> **Saved data entries**
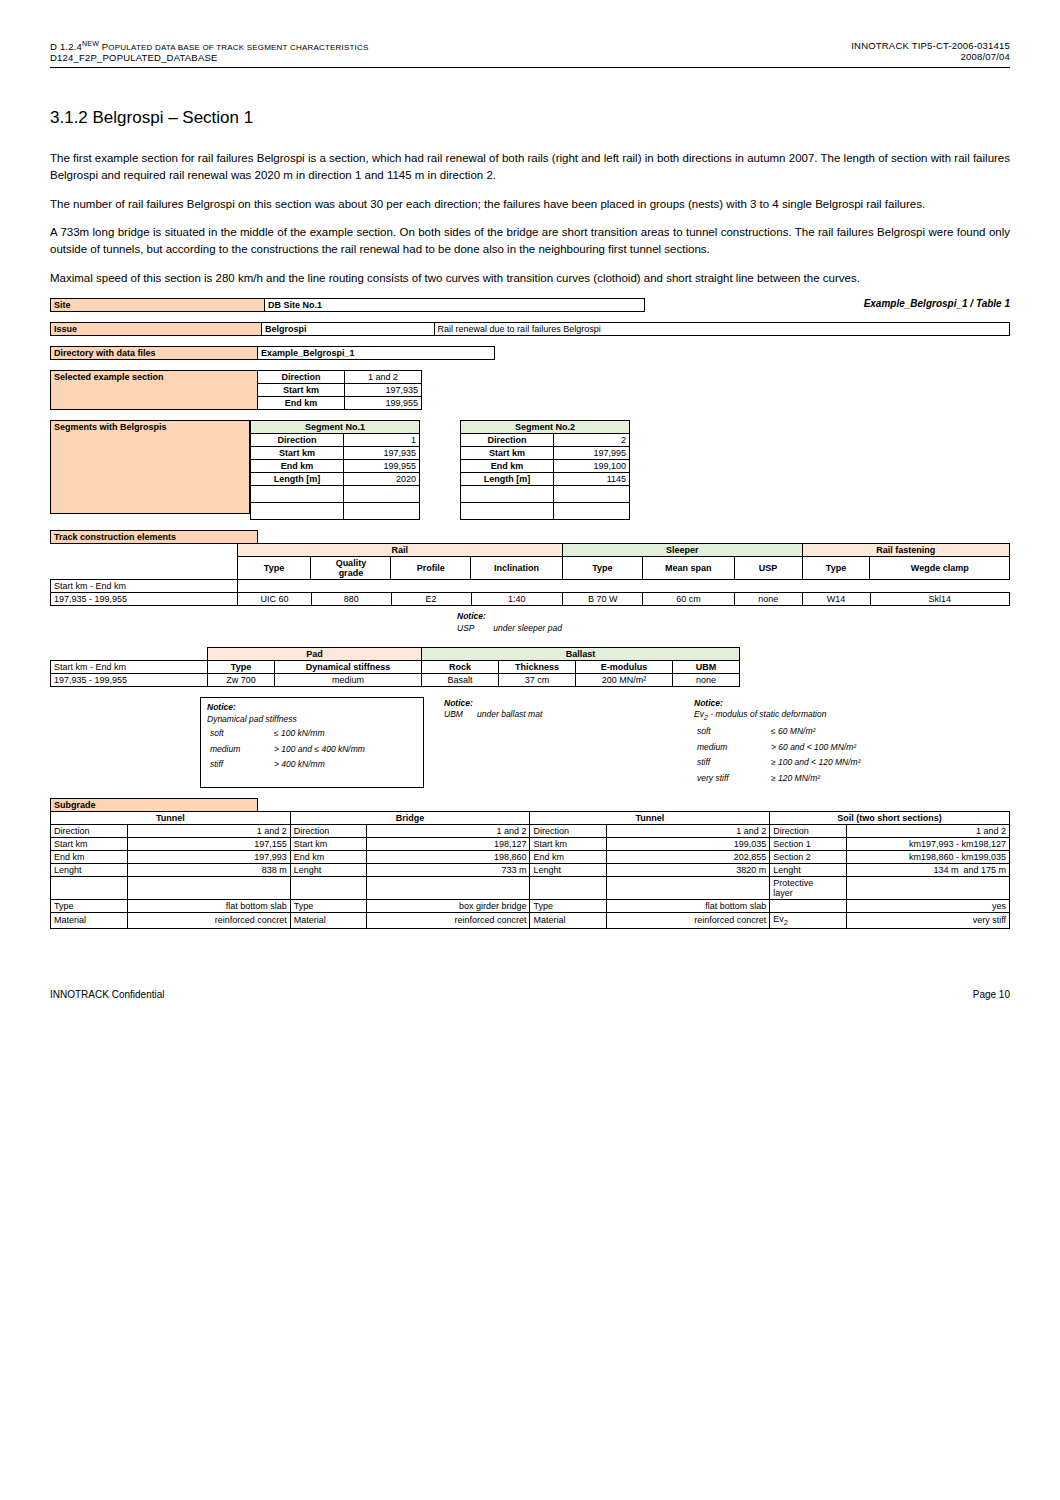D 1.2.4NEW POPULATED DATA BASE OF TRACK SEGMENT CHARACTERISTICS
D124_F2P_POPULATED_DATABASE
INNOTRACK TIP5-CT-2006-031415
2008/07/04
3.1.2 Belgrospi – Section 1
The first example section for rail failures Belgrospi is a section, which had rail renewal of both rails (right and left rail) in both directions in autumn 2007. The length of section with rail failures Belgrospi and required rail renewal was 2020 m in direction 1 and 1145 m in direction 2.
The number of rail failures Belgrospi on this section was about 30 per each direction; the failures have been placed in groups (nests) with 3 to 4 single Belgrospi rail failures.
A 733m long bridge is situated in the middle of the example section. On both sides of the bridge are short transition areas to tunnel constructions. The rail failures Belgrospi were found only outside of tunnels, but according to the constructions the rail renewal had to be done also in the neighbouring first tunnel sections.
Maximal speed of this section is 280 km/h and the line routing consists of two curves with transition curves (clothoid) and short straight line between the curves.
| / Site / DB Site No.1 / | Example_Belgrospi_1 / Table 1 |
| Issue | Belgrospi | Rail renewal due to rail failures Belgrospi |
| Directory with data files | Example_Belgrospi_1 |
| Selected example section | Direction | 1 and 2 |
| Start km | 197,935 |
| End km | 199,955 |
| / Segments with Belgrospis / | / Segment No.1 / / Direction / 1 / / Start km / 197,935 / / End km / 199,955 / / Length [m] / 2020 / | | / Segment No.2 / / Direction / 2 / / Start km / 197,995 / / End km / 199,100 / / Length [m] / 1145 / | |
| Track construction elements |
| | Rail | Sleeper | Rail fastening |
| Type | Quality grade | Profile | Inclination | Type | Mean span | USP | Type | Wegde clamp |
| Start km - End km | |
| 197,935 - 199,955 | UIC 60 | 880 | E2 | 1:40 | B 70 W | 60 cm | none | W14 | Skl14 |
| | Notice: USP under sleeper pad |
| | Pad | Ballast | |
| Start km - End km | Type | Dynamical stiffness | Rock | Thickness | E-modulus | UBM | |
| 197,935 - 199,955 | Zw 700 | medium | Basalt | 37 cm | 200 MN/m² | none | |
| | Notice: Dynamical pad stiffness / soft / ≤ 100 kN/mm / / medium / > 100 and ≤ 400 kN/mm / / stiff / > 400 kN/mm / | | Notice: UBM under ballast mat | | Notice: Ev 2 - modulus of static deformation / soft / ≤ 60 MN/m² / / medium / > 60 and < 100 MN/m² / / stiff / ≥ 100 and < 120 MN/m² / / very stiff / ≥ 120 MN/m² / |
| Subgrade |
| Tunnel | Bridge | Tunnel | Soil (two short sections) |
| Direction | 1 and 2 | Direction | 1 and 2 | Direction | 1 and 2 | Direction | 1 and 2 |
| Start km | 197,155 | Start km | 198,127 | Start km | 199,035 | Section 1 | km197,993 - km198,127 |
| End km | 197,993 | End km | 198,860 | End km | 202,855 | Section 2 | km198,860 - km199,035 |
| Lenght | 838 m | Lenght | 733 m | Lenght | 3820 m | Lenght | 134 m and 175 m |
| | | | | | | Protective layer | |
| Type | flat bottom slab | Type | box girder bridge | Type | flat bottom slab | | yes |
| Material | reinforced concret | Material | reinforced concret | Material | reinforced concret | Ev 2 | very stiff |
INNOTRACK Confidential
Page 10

> **EXERCISE INSTRUCTIONS**
Copy out only the lines of the records above from the one with "INNOTRACK TIP5-CT-2006-031415" through the one with "A 733m long", exactly as they stand, both included.

> **EXPECTED ANSWER**
INNOTRACK TIP5-CT-2006-031415
2008/07/04
3.1.2 Belgrospi – Section 1
The first example section for rail failures Belgrospi is a section, which had rail renewal of both rails (right and left rail) in both directions in autumn 2007. The length of section with rail failures Belgrospi and required rail renewal was 2020 m in direction 1 and 1145 m in direction 2.
The number of rail failures Belgrospi on this section was about 30 per each direction; the failures have been placed in groups (nests) with 3 to 4 single Belgrospi rail failures.
A 733m long bridge is situated in the middle of the example section. On both sides of the bridge are short transition areas to tunnel constructions. The rail failures Belgrospi were found only outside of tunnels, but according to the constructions the rail renewal had to be done also in the neighbouring first tunnel sections.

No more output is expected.